Now, don’t get me wrong, I love Nick Hornby. About A Boy is one of my ultimate favourites (book and film) but Juliet, Naked seems to have missed the spot. It was a well written book, but lacked that sparkle I was expecting and hoping for.
The novel focuses on Duncan, Annie and Tucker. Duncan is an obsessive music fan who receives a CD of ‘Juliet, Naked’ by his all time favourite artist, Tucker Crowe. Annie, Duncan’s girlfriend listens to the CD first and expresses immediate dislike for it. Duncan posts a raving review on his fan site, and Annie posts her own opinions. Tucker contacts Annie and the novel starts to unravel from here.
Tucker has been a bit of a player and has 5 children, from 4 different relationships. The youngest, Jackson, is the only child he sees. Lizzie prepares to visit her father because she was pregnant. There’s always a feeling of disappointment regarding Lizzie and Tucker. It’s a fair statement that he is not a consistent father figure. I found it quite hard to relate to Tucker because of this.
Meanwhile, Duncan meets a new work colleague called Gina. They have sex, thus making Duncan a cheater. He talks to Annie the next day and confesses. She kicks him out. Something that should be brimming with emotion, I personally think felt a bit blah. I didn’t feel like that there was any emotion. The narrative remained flat. I didn’t feel anything when I know I should have.
This lack of feeling continued when it was revealed that Lizzie lost her baby. Such an emotive issue could have been developed more to get a reaction from the reader. Tucker flies to London from America to see her, but ends up having a heart attack. This means he couldn’t meet Annie, but this is quickly resolved. Awkwardness then follows as Lizzie invites all his children and ex-wives to visit for a family reunion.
The sub-plot running through the novel surrounds Tucker’s daughter Grace. Hornby reveals why Tucker famously ended his career and vanished for years. Grace is that reason. Tucker hasn’t met her at this point in the story. Again the blasé treatment of a dad who has essentially abandoned all but one of his children is rather frustrating.

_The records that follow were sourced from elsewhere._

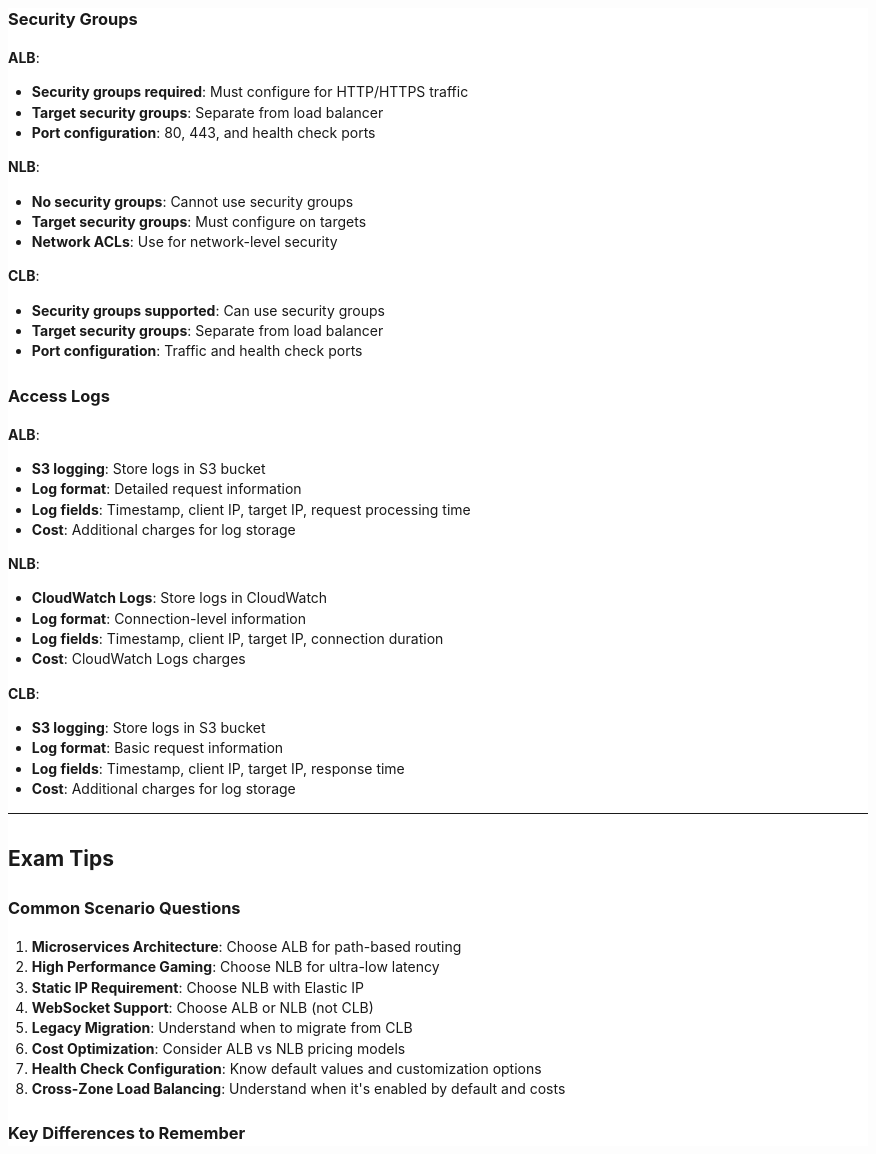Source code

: ### Security Groups

**ALB**: 
- **Security groups required**: Must configure for HTTP/HTTPS traffic
- **Target security groups**: Separate from load balancer
- **Port configuration**: 80, 443, and health check ports

**NLB**: 
- **No security groups**: Cannot use security groups
- **Target security groups**: Must configure on targets
- **Network ACLs**: Use for network-level security

**CLB**: 
- **Security groups supported**: Can use security groups
- **Target security groups**: Separate from load balancer
- **Port configuration**: Traffic and health check ports

### Access Logs

**ALB**: 
- **S3 logging**: Store logs in S3 bucket
- **Log format**: Detailed request information
- **Log fields**: Timestamp, client IP, target IP, request processing time
- **Cost**: Additional charges for log storage

**NLB**: 
- **CloudWatch Logs**: Store logs in CloudWatch
- **Log format**: Connection-level information
- **Log fields**: Timestamp, client IP, target IP, connection duration
- **Cost**: CloudWatch Logs charges

**CLB**: 
- **S3 logging**: Store logs in S3 bucket
- **Log format**: Basic request information
- **Log fields**: Timestamp, client IP, target IP, response time
- **Cost**: Additional charges for log storage

---

## Exam Tips

### Common Scenario Questions

1. **Microservices Architecture**: Choose ALB for path-based routing
2. **High Performance Gaming**: Choose NLB for ultra-low latency
3. **Static IP Requirement**: Choose NLB with Elastic IP
4. **WebSocket Support**: Choose ALB or NLB (not CLB)
5. **Legacy Migration**: Understand when to migrate from CLB
6. **Cost Optimization**: Consider ALB vs NLB pricing models
7. **Health Check Configuration**: Know default values and customization options
8. **Cross-Zone Load Balancing**: Understand when it's enabled by default and costs

### Key Differences to Remember
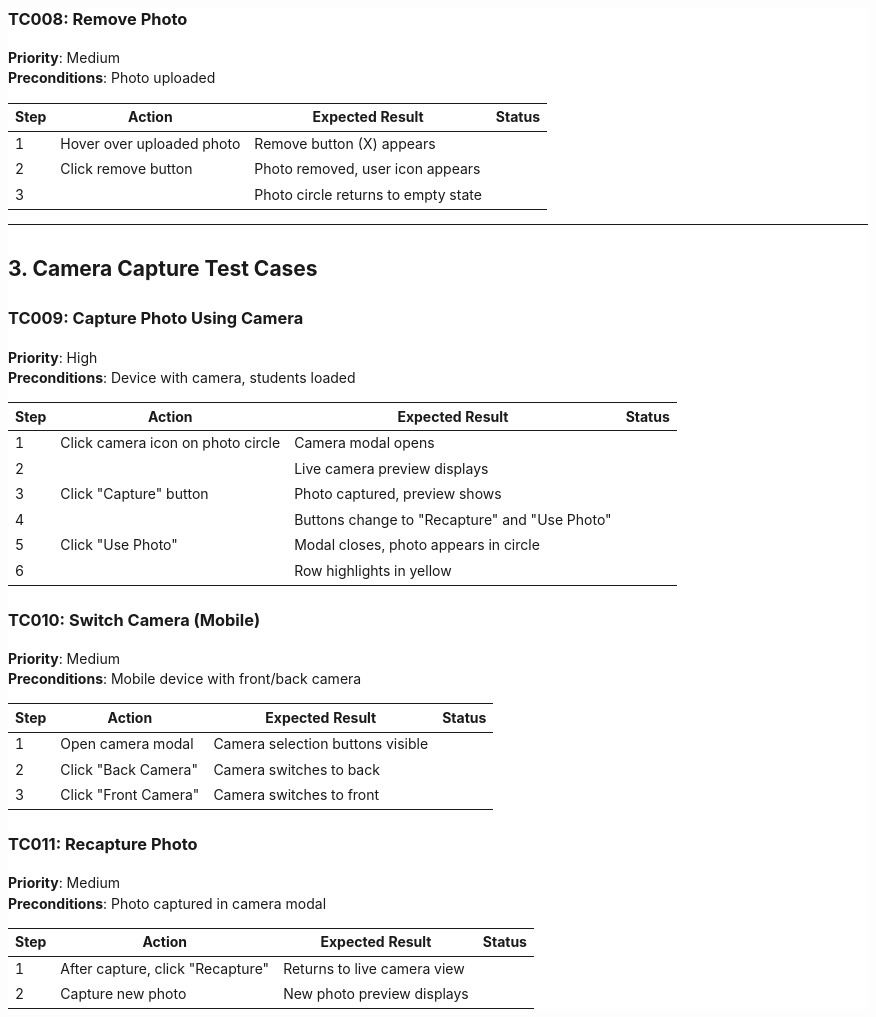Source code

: ### TC008: Remove Photo
**Priority**: Medium  
**Preconditions**: Photo uploaded

| Step | Action | Expected Result | Status |
|------|--------|-----------------|--------|
| 1 | Hover over uploaded photo | Remove button (X) appears | |
| 2 | Click remove button | Photo removed, user icon appears | |
| 3 | | Photo circle returns to empty state | |

---

## 3. Camera Capture Test Cases

### TC009: Capture Photo Using Camera
**Priority**: High  
**Preconditions**: Device with camera, students loaded

| Step | Action | Expected Result | Status |
|------|--------|-----------------|--------|
| 1 | Click camera icon on photo circle | Camera modal opens | |
| 2 | | Live camera preview displays | |
| 3 | Click "Capture" button | Photo captured, preview shows | |
| 4 | | Buttons change to "Recapture" and "Use Photo" | |
| 5 | Click "Use Photo" | Modal closes, photo appears in circle | |
| 6 | | Row highlights in yellow | |

### TC010: Switch Camera (Mobile)
**Priority**: Medium  
**Preconditions**: Mobile device with front/back camera

| Step | Action | Expected Result | Status |
|------|--------|-----------------|--------|
| 1 | Open camera modal | Camera selection buttons visible | |
| 2 | Click "Back Camera" | Camera switches to back | |
| 3 | Click "Front Camera" | Camera switches to front | |

### TC011: Recapture Photo
**Priority**: Medium  
**Preconditions**: Photo captured in camera modal

| Step | Action | Expected Result | Status |
|------|--------|-----------------|--------|
| 1 | After capture, click "Recapture" | Returns to live camera view | |
| 2 | Capture new photo | New photo preview displays | |
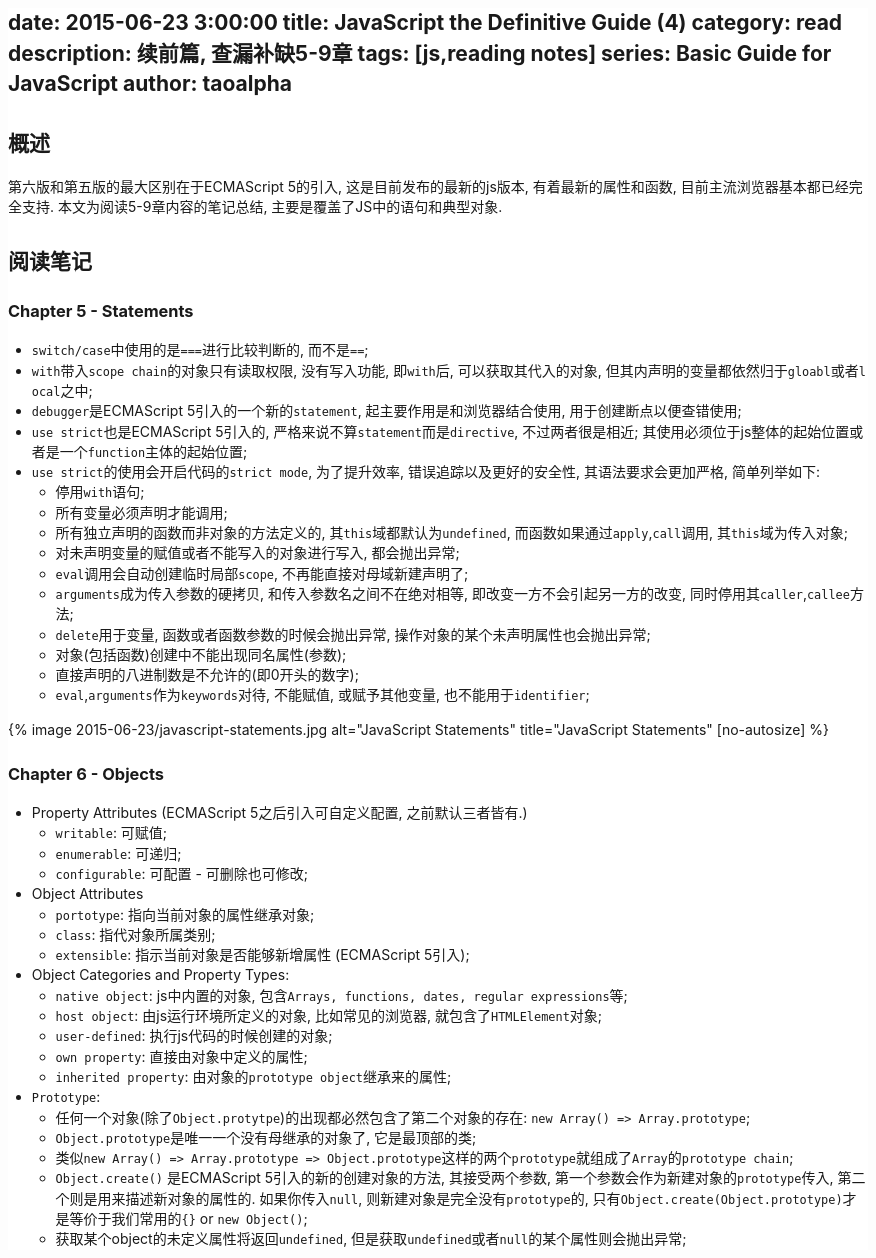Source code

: date: 2015-06-23 3:00:00
title: JavaScript the Definitive Guide (4)
category: read
description: 续前篇, 查漏补缺5-9章
tags: [js,reading notes]
series: Basic Guide for JavaScript
author: taoalpha
---

## 概述

第六版和第五版的最大区别在于ECMAScript 5的引入, 这是目前发布的最新的js版本, 有着最新的属性和函数, 目前主流浏览器基本都已经完全支持. 本文为阅读5-9章内容的笔记总结, 主要是覆盖了JS中的语句和典型对象.

## 阅读笔记

### Chapter 5 - Statements

- `switch/case`中使用的是`===`进行比较判断的, 而不是`==`;
- `with`带入`scope chain`的对象只有读取权限, 没有写入功能, 即`with`后, 可以获取其代入的对象, 但其内声明的变量都依然归于`gloabl`或者`local`之中;
- `debugger`是ECMAScript 5引入的一个新的`statement`, 起主要作用是和浏览器结合使用, 用于创建断点以便查错使用;
- `use strict`也是ECMAScript 5引入的, 严格来说不算`statement`而是`directive`, 不过两者很是相近; 其使用必须位于js整体的起始位置或者是一个`function`主体的起始位置;
- `use strict`的使用会开启代码的`strict mode`, 为了提升效率, 错误追踪以及更好的安全性, 其语法要求会更加严格, 简单列举如下:
  - 停用`with`语句;
  - 所有变量必须声明才能调用;
  - 所有独立声明的函数而非对象的方法定义的, 其`this`域都默认为`undefined`, 而函数如果通过`apply`,`call`调用, 其`this`域为传入对象;
  - 对未声明变量的赋值或者不能写入的对象进行写入, 都会抛出异常;
  - `eval`调用会自动创建临时局部`scope`, 不再能直接对母域新建声明了;
  - `arguments`成为传入参数的硬拷贝, 和传入参数名之间不在绝对相等, 即改变一方不会引起另一方的改变, 同时停用其`caller`,`callee`方法;
  - `delete`用于变量, 函数或者函数参数的时候会抛出异常, 操作对象的某个未声明属性也会抛出异常;
  - 对象(包括函数)创建中不能出现同名属性(参数);
  - 直接声明的八进制数是不允许的(即0开头的数字);
  - `eval`,`arguments`作为`keywords`对待, 不能赋值, 或赋予其他变量, 也不能用于`identifier`;

{% image 2015-06-23/javascript-statements.jpg alt="JavaScript Statements" title="JavaScript Statements" [no-autosize] %}

### Chapter 6 - Objects

- Property Attributes (ECMAScript 5之后引入可自定义配置, 之前默认三者皆有.)
  - `writable`: 可赋值;
  - `enumerable`: 可递归;
  - `configurable`: 可配置 - 可删除也可修改;
- Object Attributes
  - `portotype`: 指向当前对象的属性继承对象;
  - `class`: 指代对象所属类别;
  - `extensible`: 指示当前对象是否能够新增属性 (ECMAScript 5引入);
- Object Categories and Property Types:
  - `native object`: js中内置的对象, 包含`Arrays, functions, dates, regular expressions`等;
  - `host object`: 由js运行环境所定义的对象, 比如常见的浏览器, 就包含了`HTMLElement`对象;
  - `user-defined`: 执行js代码的时候创建的对象;
  - `own property`: 直接由对象中定义的属性;
  - `inherited property`: 由对象的`prototype object`继承来的属性;
- `Prototype`:
  - 任何一个对象(除了`Object.protytpe`)的出现都必然包含了第二个对象的存在: `new Array() => Array.prototype`;
  - `Object.prototype`是唯一一个没有母继承的对象了, 它是最顶部的类;
  - 类似`new Array() => Array.prototype => Object.prototype`这样的两个`prototype`就组成了`Array`的`prototype chain`;
  - `Object.create()` 是ECMAScript 5引入的新的创建对象的方法, 其接受两个参数, 第一个参数会作为新建对象的`prototype`传入, 第二个则是用来描述新对象的属性的. 如果你传入`null`, 则新建对象是完全没有`prototype`的, 只有`Object.create(Object.prototype)`才是等价于我们常用的`{}` or `new Object()`;
  - 获取某个object的未定义属性将返回`undefined`, 但是获取`undefined`或者`null`的某个属性则会抛出异常;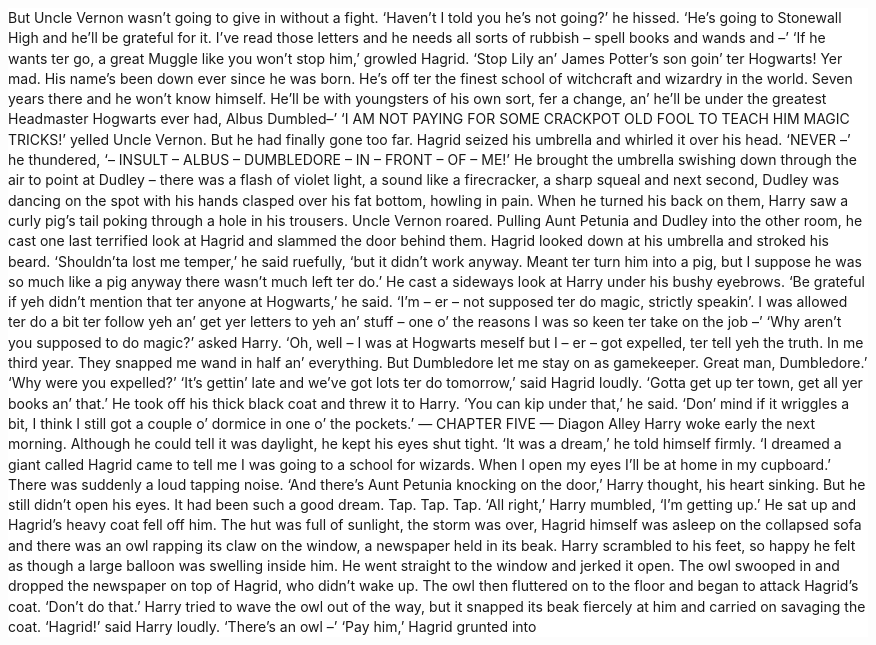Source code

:  But Uncle Vernon wasn’t going to give in without a fight.
  ‘Haven’t I told you he’s not going?’ he hissed. ‘He’s going to Stonewall High
  and he’ll be grateful for it. I’ve read those letters and he needs all sorts
  of rubbish – spell books and wands and –’
  ‘If he wants ter go, a great Muggle like you won’t stop him,’ growled Hagrid.
  ‘Stop Lily an’ James Potter’s son goin’ ter Hogwarts!  Yer mad.
  His name’s been down ever since he was born. He’s off ter the finest school of
  witchcraft and wizardry in the world. Seven years there and he won’t know
  himself. He’ll be with youngsters of his own sort, fer a change, an’ he’ll be
  under the greatest Headmaster Hogwarts ever had, Albus Dumbled–’
  ‘I AM NOT PAYING FOR SOME CRACKPOT OLD FOOL TO
  TEACH HIM MAGIC TRICKS!’ yelled Uncle Vernon.
  But he had finally gone too far. Hagrid seized his umbrella and whirled it
  over his head. ‘NEVER –’ he thundered, ‘– INSULT – ALBUS – DUMBLEDORE – IN –
  FRONT – OF – ME!’
  He brought the umbrella swishing down through the air to point at Dudley –
  there was a flash of violet light, a sound like a firecracker, a sharp squeal
  and next second, Dudley was dancing on the spot with his hands clasped over
  his fat bottom, howling in pain. When he turned his back on them, Harry saw a
  curly pig’s tail poking through a hole in his trousers.
  Uncle Vernon roared. Pulling Aunt Petunia and Dudley into the other room, he
  cast one last terrified look at Hagrid and slammed the door behind them.
  Hagrid looked down at his umbrella and stroked his beard.
  ‘Shouldn’ta lost me temper,’ he said ruefully, ‘but it didn’t work anyway.
  Meant ter turn him into a pig, but I suppose he was so much like a pig anyway
  there wasn’t much left ter do.’
  He cast a sideways look at Harry under his bushy eyebrows.
  ‘Be grateful if yeh didn’t mention that ter anyone at Hogwarts,’ he said.
  ‘I’m – er – not supposed ter do magic, strictly speakin’. I was allowed ter do
  a bit ter follow yeh an’ get yer letters to yeh an’ stuff – one o’ the reasons
  I was so keen ter take on the job –’
  ‘Why aren’t you supposed to do magic?’ asked Harry.
  ‘Oh, well – I was at Hogwarts meself but I – er – got expelled, ter tell yeh
  the truth. In me third year. They snapped me wand in half an’ everything. But
  Dumbledore let me stay on as gamekeeper. Great man, Dumbledore.’
  ‘Why were you expelled?’ ‘It’s gettin’ late and we’ve got lots ter do
  tomorrow,’ said Hagrid loudly.
  ‘Gotta get up ter town, get all yer books an’ that.’
  He took off his thick black coat and threw it to Harry.
  ‘You can kip under that,’ he said. ‘Don’ mind if it wriggles a bit, I think
  I still got a couple o’ dormice in one o’ the pockets.’
  — CHAPTER FIVE —
  Diagon Alley
  Harry woke early the next morning. Although he could tell it was daylight, he
  kept his eyes shut tight.
  ‘It was a dream,’ he told himself firmly. ‘I dreamed a giant called Hagrid
  came to tell me I was going to a school for wizards. When I open my eyes I’ll
  be at home in my cupboard.’
  There was suddenly a loud tapping noise.
  ‘And there’s Aunt Petunia knocking on the door,’ Harry thought, his heart
  sinking. But he still didn’t open his eyes. It had been such a good dream.
  Tap. Tap. Tap.
  ‘All right,’ Harry mumbled, ‘I’m getting up.’ He sat up and Hagrid’s heavy
  coat fell off him. The hut was full of sunlight, the storm was over, Hagrid
  himself was asleep on the collapsed sofa and there was an owl rapping its claw
  on the window, a newspaper held in its beak.
  Harry scrambled to his feet, so happy he felt as though a large balloon was
  swelling inside him. He went straight to the window and jerked it open. The
  owl swooped in and dropped the newspaper on top of Hagrid, who didn’t wake up.
  The owl then fluttered on to the floor and began to attack Hagrid’s coat.
  ‘Don’t do that.’ Harry tried to wave the owl out of the way, but it snapped
  its beak
  fiercely at him and carried on savaging the coat.
  ‘Hagrid!’ said Harry loudly. ‘There’s an owl –’ ‘Pay him,’ Hagrid grunted into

Annie visits him in hospital and Tucker, to dodge the family reunion of all his ex partners and children, they go to Gooleness. I did enjoy the links and descriptions of the North. These did feel rather realistic. They discuss his music; Tucker sees it as inauthentic rubbish, whilst Annie thinks it’s deep and meaningful. She admits she was in a relationship for Duncan, who Tucker knows from the fan website. Eventually they meet (after an awkward encounter where Duncan doesn’t believe who he is).
Back to the sub plot… Grace calls Tucker. Amazingly (I really don’t understand how or why) she says she understands how he and she can’t be close because it would mean giving up ‘Juliet’. Again I found this quite frustrating. I just don’t get how she could be so accepting. Maybe because she’s never really had him around?
Annie admits she has feelings for Tucker and they end up having sex. She says she’s used a contraceptive, but that is a lie. The lack of children from her 15 year relationship with Duncan is clearly chipping away at her. Tucker and Jackson return to America. Annie wants to sell her house and join them.
The hardcore fans of the Tucker website receive a new release from Tucker, which they all hate. Only one member shays she and her husband like it, compared to Juliet, Naked, which they found too gloomy.
I feel like I’ve been harsh here. Don’t get me wrong, there’s something about Hornby’s ability as a writer. They are addictive. You can’t not read them. I have read 3 Hornby books in the past few months! They flow, they are easy and quick to read. I just couldn’t connect with any characters here. I was looking for more emotion, for something I could relate to. I’ve never been a hardcore follower of music, so I couldn’t really relate to that theme either. I’m willing to accept that it’s me. But, this book just didn’t really do it for me.